Sadly, not only did Heinlein have a proven track record of misremembering his own work (as shown by his confusion over whether the text of Starship Trooper supported the assertion that voting rights could be earned with non-military services) but Tunnel is pretty clear, at least to my eyes, that that the kids in it have no problems with mixed race marriages. Caroline is a bit put out that M” marries Margery Chung because Caroline had her eye on him. While in real life names are not a reliable guide to ethnicity, in fiction they often are. Caroline is African, Chung seems to be of Chinese descent and it seems difficult to avoid the conclusion either one of the Caroline + M or Chung + M would be an interracial marriage. I guess M could be both African and Chinese but that only moves the interracial marriage in question up a generation and back to Earth. 

Since the majority of Americans didn’t come to see mixed race marriages as acceptable until the mid-1990s, forty years after this book was written, that minor bit of business was pretty daring on Heinlein’s part. 

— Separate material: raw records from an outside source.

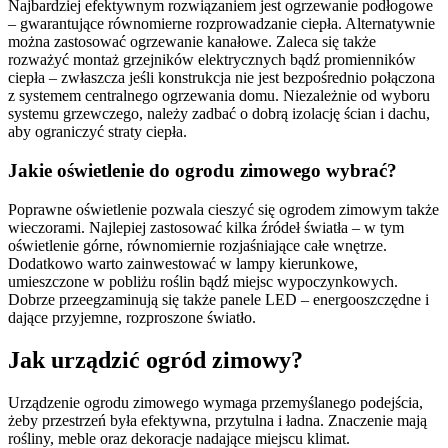
Najbardziej efektywnym rozwiązaniem jest ogrzewanie podłogowe
– gwarantujące równomierne rozprowadzanie ciepła. Alternatywnie
można zastosować ogrzewanie kanałowe. Zaleca się także
rozważyć montaż grzejników elektrycznych bądź promienników
ciepła – zwłaszcza jeśli konstrukcja nie jest bezpośrednio połączona
z systemem centralnego ogrzewania domu. Niezależnie od wyboru
systemu grzewczego, należy zadbać o dobrą izolację ścian i dachu,
aby ograniczyć straty ciepła.
Jakie oświetlenie do ogrodu zimowego wybrać?
Poprawne oświetlenie pozwala cieszyć się ogrodem zimowym także
wieczorami. Najlepiej zastosować kilka źródeł światła – w tym
oświetlenie górne, równomiernie rozjaśniające całe wnętrze.
Dodatkowo warto zainwestować w lampy kierunkowe,
umieszczone w pobliżu roślin bądź miejsc wypoczynkowych.
Dobrze przeegzaminują się także panele LED – energooszczędne i
dające przyjemne, rozproszone światło.
Jak urządzić ogród zimowy?
Urządzenie ogrodu zimowego wymaga przemyślanego podejścia,
żeby przestrzeń była efektywna, przytulna i ładna. Znaczenie mają
rośliny, meble oraz dekoracje nadające miejscu klimat.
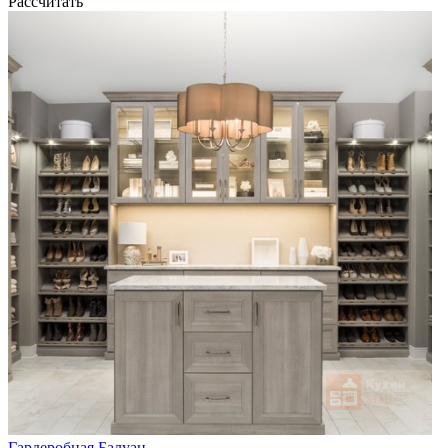
Рассчитать
Гардеробная Балуан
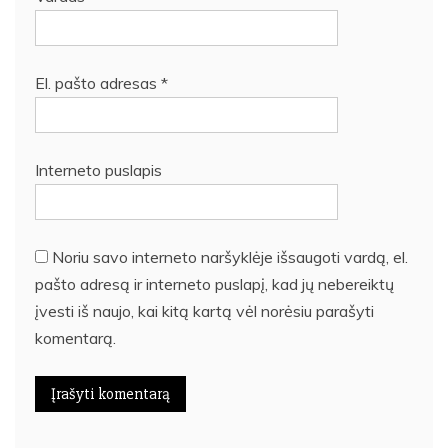
El. pašto adresas
*
Interneto puslapis
Noriu savo interneto naršyklėje išsaugoti vardą, el.
pašto adresą ir interneto puslapį, kad jų nebereiktų
įvesti iš naujo, kai kitą kartą vėl norėsiu parašyti
komentarą.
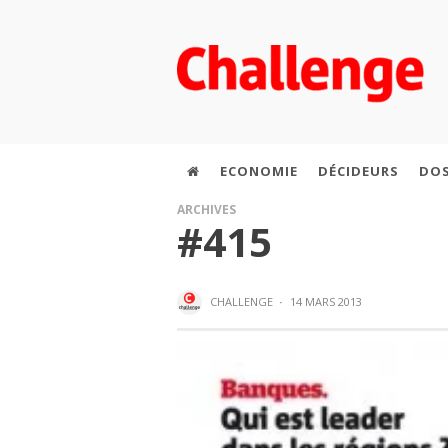
ECONOMIE
DÉCIDEURS
DOS
ARCHIVES
#415
CHALLENGE
·
14 MARS 2013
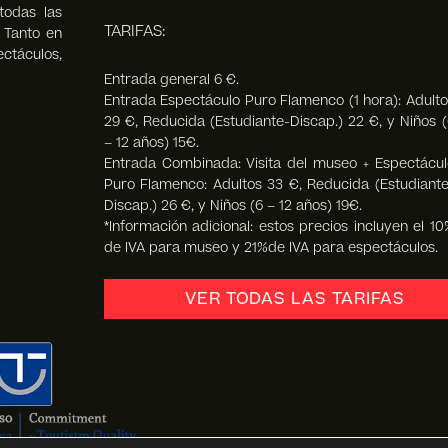
todas las
TARIFAS:
. Tanto en
táculos,
Entrada general 6 €.
Entrada Espectáculo Puro Flamenco (1 hora): Adulto
29 €, Reducida (Estudiante-Discap.) 22 €, y Niños (
– 12 años) 15€.
Entrada Combinada: Visita del museo + Espectácul
Puro Flamenco: Adultos 33 €, Reducida (Estudiante
Discap.) 26 €, y Niños (6 – 12 años) 19€.
*Información adicional: estos precios incluyen el 10
de IVA para museo y 21%de IVA para espectáculos.
VER TODAS LAS TARIFAS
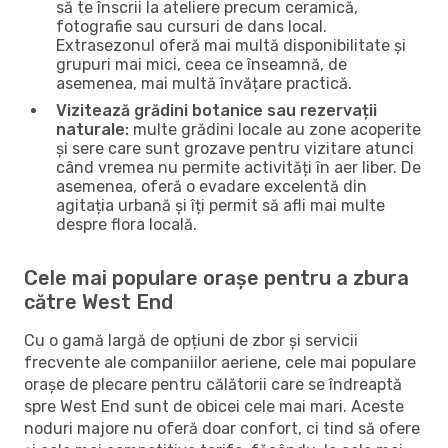
să te înscrii la ateliere precum ceramică,
fotografie sau cursuri de dans local.
Extrasezonul oferă mai multă disponibilitate și
grupuri mai mici, ceea ce înseamnă, de
asemenea, mai multă învățare practică.
Vizitează grădini botanice sau rezervații
naturale:
multe grădini locale au zone acoperite
și sere care sunt grozave pentru vizitare atunci
când vremea nu permite activități în aer liber. De
asemenea, oferă o evadare excelentă din
agitația urbană și îți permit să afli mai multe
despre flora locală.
Cele mai populare orașe pentru a zbura
către West End
Cu o gamă largă de opțiuni de zbor și servicii
frecvente ale companiilor aeriene, cele mai populare
orașe de plecare pentru călătorii care se îndreaptă
spre West End sunt de obicei cele mai mari. Aceste
noduri majore nu oferă doar confort, ci tind să ofere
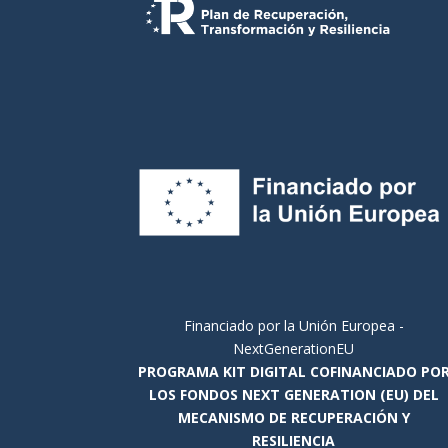
Financiado por la Unión Europea -
NextGenerationEU
PROGRAMA KIT DIGITAL COFINANCIADO PO
LOS FONDOS NEXT GENERATION (EU) DEL
MECANISMO DE RECUPERACIÓN Y
RESILIENCIA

Rod’s ongoing reluctance to have anything to do with women is kind of interesting. A lot of Heinlein juveniles, that could be put down to the conventions of the genre but in this the kids are explicitly pairing off and the later appearance of babies strongly suggests they are having sex with each other. Not Rod, though. And then there’s this line:

Just like his father,” Jimmy said proudly. Kisses women only.” 

Which kind of suggests that not all the men kiss women only. I think the facts support the idea that Rod just doesn’t have sexual urges at all and being as thick as he is, has a hard time wrapping his mind around why other people do. 

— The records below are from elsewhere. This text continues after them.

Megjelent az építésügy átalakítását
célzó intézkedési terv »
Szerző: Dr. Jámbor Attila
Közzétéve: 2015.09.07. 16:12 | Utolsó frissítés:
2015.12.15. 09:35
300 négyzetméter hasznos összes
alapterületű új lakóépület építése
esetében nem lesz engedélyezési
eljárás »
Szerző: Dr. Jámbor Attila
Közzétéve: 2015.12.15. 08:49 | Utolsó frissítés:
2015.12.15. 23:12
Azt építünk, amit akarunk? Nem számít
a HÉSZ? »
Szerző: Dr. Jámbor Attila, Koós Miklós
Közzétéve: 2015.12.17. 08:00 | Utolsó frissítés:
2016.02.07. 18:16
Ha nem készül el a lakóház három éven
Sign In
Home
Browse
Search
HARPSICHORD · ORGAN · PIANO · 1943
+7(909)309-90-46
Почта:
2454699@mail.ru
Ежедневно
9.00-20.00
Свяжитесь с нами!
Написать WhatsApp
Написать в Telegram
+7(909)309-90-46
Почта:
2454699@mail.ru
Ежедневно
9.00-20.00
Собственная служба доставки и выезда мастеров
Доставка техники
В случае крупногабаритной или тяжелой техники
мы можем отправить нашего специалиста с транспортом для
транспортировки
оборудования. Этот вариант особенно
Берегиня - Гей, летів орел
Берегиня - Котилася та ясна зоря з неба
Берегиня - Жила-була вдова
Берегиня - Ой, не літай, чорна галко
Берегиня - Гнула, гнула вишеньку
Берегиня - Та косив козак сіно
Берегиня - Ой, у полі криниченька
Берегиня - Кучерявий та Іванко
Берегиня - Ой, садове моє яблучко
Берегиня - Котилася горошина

While women get to be as competent as the men – even pushing back when the men try to protect them” — I am sad to say that as usual with Heinlein marriage pretty much back burners all non-baby ambitions they have. Oh, well. Having all women Amazon units was pretty progressive for the 1950s and so is eschewing the idea the women would be too squeamish to get their hands bloody. 

One of the recurring themes in Heinlein of this period is the vanished civilization and this book has two: one native to this world and a reference to Selenites. Where the locals went is a mystery and because the community never moves into the abandoned cliff dwellings, not one that gets any serious effort to solve. I don’t think it’s an attempt to evoke myths Americans had about the empty frontier. I wish more had been done with this part of the book. 

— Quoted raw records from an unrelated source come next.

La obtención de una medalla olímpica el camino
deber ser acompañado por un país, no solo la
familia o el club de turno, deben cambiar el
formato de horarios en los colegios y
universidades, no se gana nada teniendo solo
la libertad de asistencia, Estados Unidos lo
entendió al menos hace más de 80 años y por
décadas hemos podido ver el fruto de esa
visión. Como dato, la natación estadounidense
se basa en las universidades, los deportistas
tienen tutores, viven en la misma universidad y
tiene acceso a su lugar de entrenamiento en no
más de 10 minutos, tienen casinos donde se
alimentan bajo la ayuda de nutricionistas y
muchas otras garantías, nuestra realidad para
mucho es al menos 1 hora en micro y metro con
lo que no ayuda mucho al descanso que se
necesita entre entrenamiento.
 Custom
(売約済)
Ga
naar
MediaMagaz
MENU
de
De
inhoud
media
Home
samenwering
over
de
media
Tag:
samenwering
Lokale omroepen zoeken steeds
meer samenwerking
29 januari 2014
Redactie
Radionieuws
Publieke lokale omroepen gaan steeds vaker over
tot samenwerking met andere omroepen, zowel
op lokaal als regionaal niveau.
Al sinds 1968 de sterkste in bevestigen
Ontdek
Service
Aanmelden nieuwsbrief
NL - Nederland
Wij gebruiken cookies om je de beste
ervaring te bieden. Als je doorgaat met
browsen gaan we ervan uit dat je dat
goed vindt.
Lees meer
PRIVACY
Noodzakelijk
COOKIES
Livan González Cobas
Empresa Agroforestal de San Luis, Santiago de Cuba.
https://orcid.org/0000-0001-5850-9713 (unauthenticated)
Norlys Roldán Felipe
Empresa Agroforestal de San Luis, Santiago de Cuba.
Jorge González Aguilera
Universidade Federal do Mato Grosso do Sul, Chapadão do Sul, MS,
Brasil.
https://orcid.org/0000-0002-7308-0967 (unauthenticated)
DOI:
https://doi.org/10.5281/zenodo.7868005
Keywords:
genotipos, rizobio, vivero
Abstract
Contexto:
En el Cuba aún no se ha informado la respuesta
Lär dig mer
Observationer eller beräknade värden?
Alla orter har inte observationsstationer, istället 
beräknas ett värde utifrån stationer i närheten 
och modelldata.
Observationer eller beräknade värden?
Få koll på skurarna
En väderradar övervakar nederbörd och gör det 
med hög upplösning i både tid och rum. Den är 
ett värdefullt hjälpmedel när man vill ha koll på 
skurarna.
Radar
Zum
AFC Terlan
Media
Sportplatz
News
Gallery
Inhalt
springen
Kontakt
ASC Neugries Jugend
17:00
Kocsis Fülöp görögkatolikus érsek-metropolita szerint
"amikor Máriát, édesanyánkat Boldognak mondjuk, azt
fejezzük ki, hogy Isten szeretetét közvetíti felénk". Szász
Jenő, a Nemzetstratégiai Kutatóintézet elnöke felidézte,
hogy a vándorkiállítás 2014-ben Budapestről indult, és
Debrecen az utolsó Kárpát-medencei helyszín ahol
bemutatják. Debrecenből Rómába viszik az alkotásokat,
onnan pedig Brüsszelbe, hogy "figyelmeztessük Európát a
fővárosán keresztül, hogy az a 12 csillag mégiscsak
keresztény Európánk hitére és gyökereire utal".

Another recurring theme in Heinlein’s young adult novels – one that will be of particular importance in Citizen of the Galaxy – is being forced to chose between incompatible goals. Rod’s decision-making process never takes much time so he is firmly resolute when it comes to deciding whether to stay in Cowpertown or accept an offer of rescue. Rod is just one person in an entire community, which lands him in another situation that comes up from time to time in Heinlein, which is how to gracefully handle not getting one’s own way. In fact, Rod gets hit with that one a few times and as much fun as I have mocking his intelligence, he does show an awareness of when stubbornness is not his ally. 

While the world building is sometimes shaky, and his efforts to transcend the prejudices of his time often fall short, there are some nice bits to this. Readers interested in trying it for themselves may buy it in a variety of formats, although I got bored before I managed to find a mass market or a trade I was 100% sure is still in print. 


  1. Which means only one star in a million has a planet where humans can walk around, which in turn means the average distance between any two of them should be something like 500 light years?Hope the people on the sublight starships that get mentioned early on brought books for the trip.